Job item: Whenever a line in the data holds the string "ANTENNADIFFAREA", pull that line out.

[Electronics source listings]
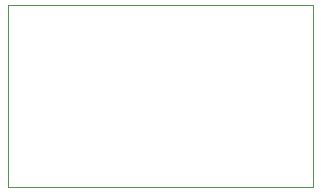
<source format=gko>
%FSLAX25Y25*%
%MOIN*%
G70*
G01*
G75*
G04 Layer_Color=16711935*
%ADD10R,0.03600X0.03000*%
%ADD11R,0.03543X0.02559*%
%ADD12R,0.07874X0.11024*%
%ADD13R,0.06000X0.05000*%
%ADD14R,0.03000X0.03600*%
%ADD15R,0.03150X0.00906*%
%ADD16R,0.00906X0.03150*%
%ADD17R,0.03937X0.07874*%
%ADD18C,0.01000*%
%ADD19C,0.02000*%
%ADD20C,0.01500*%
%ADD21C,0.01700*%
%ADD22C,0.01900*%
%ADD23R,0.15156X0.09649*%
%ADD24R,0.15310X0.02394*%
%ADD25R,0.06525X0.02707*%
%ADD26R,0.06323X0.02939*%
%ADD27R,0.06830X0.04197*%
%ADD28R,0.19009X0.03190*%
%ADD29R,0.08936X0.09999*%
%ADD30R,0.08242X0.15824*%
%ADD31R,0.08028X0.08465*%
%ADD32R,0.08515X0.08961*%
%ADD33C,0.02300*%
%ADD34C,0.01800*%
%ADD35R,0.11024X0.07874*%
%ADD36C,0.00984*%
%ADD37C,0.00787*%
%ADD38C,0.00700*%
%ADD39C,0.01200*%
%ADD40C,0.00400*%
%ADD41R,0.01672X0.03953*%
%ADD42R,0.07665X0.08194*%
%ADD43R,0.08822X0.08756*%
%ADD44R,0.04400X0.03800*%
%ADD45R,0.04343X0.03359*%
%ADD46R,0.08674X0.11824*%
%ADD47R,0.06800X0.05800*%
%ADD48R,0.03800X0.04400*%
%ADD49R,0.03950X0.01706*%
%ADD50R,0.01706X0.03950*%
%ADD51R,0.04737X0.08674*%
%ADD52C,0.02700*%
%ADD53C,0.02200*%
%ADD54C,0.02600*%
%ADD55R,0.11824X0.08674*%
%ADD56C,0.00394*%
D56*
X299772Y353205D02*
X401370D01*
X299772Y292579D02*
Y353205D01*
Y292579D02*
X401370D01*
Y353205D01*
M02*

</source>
==
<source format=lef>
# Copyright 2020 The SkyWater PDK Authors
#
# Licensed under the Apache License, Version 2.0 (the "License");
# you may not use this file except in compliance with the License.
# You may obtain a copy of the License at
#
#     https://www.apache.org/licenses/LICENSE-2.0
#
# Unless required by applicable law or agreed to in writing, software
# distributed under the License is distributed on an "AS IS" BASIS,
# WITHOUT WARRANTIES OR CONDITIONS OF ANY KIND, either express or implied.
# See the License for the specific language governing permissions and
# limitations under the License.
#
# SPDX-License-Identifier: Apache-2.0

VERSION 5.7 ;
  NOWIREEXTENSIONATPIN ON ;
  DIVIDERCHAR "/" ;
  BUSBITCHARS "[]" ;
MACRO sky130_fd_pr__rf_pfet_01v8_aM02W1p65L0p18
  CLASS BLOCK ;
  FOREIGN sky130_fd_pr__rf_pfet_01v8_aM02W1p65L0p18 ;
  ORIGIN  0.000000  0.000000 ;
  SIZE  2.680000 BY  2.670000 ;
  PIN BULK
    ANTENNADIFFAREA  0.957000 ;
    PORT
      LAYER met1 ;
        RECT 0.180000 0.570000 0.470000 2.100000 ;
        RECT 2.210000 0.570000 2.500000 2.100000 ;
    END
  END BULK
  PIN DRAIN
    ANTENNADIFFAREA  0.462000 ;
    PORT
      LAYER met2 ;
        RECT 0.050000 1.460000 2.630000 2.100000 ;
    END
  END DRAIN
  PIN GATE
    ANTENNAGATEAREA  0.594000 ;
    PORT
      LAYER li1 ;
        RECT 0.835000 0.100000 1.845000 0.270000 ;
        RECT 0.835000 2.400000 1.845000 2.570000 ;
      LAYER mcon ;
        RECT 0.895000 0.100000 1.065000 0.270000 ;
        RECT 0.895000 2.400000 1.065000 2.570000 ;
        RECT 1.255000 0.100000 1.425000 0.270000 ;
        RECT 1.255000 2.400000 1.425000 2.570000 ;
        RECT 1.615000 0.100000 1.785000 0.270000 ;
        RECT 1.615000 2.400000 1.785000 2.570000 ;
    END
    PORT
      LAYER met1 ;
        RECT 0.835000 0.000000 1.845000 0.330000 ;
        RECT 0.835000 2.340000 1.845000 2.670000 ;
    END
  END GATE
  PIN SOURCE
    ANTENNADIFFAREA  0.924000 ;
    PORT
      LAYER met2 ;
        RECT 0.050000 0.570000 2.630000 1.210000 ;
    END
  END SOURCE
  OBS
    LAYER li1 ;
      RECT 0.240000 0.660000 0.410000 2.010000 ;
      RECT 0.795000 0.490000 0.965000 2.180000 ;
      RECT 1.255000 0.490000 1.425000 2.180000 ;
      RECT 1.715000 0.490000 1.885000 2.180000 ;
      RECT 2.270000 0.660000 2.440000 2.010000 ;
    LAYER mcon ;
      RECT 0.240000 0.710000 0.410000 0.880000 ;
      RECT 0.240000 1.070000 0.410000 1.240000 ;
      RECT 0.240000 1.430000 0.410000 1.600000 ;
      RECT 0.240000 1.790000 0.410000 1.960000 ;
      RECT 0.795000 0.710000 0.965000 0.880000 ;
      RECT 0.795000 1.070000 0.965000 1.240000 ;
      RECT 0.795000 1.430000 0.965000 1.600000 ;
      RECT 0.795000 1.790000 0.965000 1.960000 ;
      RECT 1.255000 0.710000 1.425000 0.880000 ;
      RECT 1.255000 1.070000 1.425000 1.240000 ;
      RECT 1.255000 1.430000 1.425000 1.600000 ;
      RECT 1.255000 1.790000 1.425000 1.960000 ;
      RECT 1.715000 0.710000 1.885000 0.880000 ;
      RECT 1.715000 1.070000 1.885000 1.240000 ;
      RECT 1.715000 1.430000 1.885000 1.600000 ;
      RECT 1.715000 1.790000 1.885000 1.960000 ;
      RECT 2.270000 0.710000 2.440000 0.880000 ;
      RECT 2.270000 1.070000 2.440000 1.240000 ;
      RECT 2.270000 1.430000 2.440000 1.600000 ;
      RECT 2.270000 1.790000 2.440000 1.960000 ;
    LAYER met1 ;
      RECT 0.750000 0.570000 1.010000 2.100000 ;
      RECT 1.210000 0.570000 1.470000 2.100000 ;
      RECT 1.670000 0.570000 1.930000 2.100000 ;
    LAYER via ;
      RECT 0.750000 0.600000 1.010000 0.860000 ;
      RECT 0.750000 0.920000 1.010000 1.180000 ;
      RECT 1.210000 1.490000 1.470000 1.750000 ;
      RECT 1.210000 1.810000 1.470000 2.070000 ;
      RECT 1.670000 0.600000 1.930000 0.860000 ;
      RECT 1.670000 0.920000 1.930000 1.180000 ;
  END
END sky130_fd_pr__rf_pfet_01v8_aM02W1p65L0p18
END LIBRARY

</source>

Response box:
    ANTENNADIFFAREA  0.957000 ;
    ANTENNADIFFAREA  0.462000 ;
    ANTENNADIFFAREA  0.924000 ;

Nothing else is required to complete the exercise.